These cheap 4 channel sound card has some ages old creative chipset for which there's no driver update available anymore.

Your only option is use windows Sound and Audio devices properties - access it from control panel.

Click on the Advanced under Speaker Settings > Under Speaker Setup choose the kind you speaker setup you have.


----------



## vutonium (Feb 1, 2011)

Yes its age old I know. But I wanted the cheapest solution.
And the sounds and audio devices doesn't have the same name or the speaker setting page in windows 7.
I still couldn't find the mixer app.


----------



## topgear (Feb 2, 2011)

^^ Here you go :
Windows 7 Sound Scheme | How to Choose or Modify the Sound Settings?

Look at this section :

*To modify Windows 7 sound scheme and speakers settings*


----------



## vutonium (Feb 2, 2011)

topgear said:


> ^^ Here you go :
> Windows 7 Sound Scheme | How to Choose or Modify the Sound Settings?
> 
> Look at this section :
> ...



Sir the page you specfied talks about level adjustment and the System Sounds scheme. Not 5.1 mode selection.


----------



## topgear (Feb 3, 2011)

I referred to that page so that you can get an idea how to access sound and audio settings in win 7 - search carefully and I'm sure you will must find speaker setup settings.

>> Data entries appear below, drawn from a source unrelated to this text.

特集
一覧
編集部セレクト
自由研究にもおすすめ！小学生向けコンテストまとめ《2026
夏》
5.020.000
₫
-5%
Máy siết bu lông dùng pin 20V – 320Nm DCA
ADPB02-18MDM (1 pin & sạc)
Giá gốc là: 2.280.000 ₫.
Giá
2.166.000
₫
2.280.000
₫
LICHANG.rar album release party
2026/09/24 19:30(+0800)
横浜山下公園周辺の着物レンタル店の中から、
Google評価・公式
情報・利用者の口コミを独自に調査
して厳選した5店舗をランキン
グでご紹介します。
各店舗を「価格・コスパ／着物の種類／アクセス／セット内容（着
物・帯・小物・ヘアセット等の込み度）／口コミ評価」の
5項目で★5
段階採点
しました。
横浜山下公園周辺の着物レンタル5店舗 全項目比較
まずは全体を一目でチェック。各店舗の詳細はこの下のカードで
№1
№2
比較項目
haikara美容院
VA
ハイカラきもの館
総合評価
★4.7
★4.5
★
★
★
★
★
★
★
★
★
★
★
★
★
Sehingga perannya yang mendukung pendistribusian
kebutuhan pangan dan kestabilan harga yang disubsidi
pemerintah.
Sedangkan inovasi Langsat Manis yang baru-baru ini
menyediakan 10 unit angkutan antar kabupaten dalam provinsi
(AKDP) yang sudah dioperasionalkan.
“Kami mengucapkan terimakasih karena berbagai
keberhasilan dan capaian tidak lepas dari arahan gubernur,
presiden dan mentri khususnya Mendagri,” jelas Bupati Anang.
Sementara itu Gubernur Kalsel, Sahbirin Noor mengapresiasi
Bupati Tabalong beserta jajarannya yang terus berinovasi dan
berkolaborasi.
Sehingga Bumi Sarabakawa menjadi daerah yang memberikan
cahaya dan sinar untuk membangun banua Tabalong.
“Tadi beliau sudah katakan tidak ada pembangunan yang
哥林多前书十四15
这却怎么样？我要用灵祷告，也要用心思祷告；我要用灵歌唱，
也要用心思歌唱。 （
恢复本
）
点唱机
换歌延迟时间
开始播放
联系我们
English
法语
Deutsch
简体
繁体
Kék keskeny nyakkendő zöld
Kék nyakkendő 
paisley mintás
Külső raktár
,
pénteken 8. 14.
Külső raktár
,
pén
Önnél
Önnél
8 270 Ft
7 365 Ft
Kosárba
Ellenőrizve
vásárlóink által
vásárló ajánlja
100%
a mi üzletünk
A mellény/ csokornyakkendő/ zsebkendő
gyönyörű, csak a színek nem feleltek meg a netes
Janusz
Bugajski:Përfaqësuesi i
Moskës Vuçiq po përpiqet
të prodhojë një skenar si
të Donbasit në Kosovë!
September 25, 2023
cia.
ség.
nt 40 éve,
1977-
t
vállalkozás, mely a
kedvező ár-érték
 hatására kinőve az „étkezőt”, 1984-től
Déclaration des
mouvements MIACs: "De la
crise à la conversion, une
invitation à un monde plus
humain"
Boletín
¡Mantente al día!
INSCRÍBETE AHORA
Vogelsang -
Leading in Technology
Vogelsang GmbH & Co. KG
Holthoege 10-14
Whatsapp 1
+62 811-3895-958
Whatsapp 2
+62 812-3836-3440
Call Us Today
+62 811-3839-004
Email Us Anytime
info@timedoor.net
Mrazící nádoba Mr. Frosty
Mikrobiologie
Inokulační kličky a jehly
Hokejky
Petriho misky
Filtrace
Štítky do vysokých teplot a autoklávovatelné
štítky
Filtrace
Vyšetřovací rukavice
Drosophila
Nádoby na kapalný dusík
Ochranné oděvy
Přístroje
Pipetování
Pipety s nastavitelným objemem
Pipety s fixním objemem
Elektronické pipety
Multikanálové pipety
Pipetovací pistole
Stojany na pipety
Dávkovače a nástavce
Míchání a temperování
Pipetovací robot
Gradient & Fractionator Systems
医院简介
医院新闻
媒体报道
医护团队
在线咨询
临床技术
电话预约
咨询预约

BTW, I don't think you will be able to run a 5.1 channel sound system with a 4 channel sound card.


----------



## vutonium (Feb 3, 2011)

I've been using PCs for the last 9 years now. I know how to access the sound settings from the control panel. But the page where we select speaker type as we used to in winXP is nowhere to be seen in Windows 7.


----------



## topgear (Feb 4, 2011)

^^ ok - now I understood what you are talking about

BTW, here's another link and see if this helps :

How to setup your Speakers in Vista or 7 | eHow.com


----------



## vutonium (Feb 5, 2011)

Finally found a solution. Used a C-media driver from intex website that had an audio config app that worked for this soundcard too.


----------



## topgear (Feb 6, 2011)

So you sound card has C-Media chipset.

BTW, glad to know that you've fixed the issue.


----------



## vutonium (Feb 6, 2011)

No. the sound card is anESS 1938 chipset. It has the driver for the same. Only the application[ jsut like realtek sound effect manager] that I found with the Cmedia card worked for mine too.


----------



## topgear (Feb 7, 2011)

Ok - I got it - you only used the control sound manager type from C-Media and use the sound card's own driver.

Anyway, thanks for posting the details - enjoy some great time with quality audio and songs.


----------



## sandy_live1 (Jul 22, 2012)

Hi can you please provide step by step info or can you please post C Media link and how to install,


i am facing same issue i have Windows 7 Professional 64 bit machine.


please please please reply


----------



## d6bmg (Jul 23, 2012)

^^ 1. Don't bump in odl threads. Create new thread for yourself.
2. C-Media driver? Google!


----------



## topgear (Jul 23, 2012)

@ *sandy_live1* - welcome to TDF !

and do create a new thread for the issue you are facing.


----------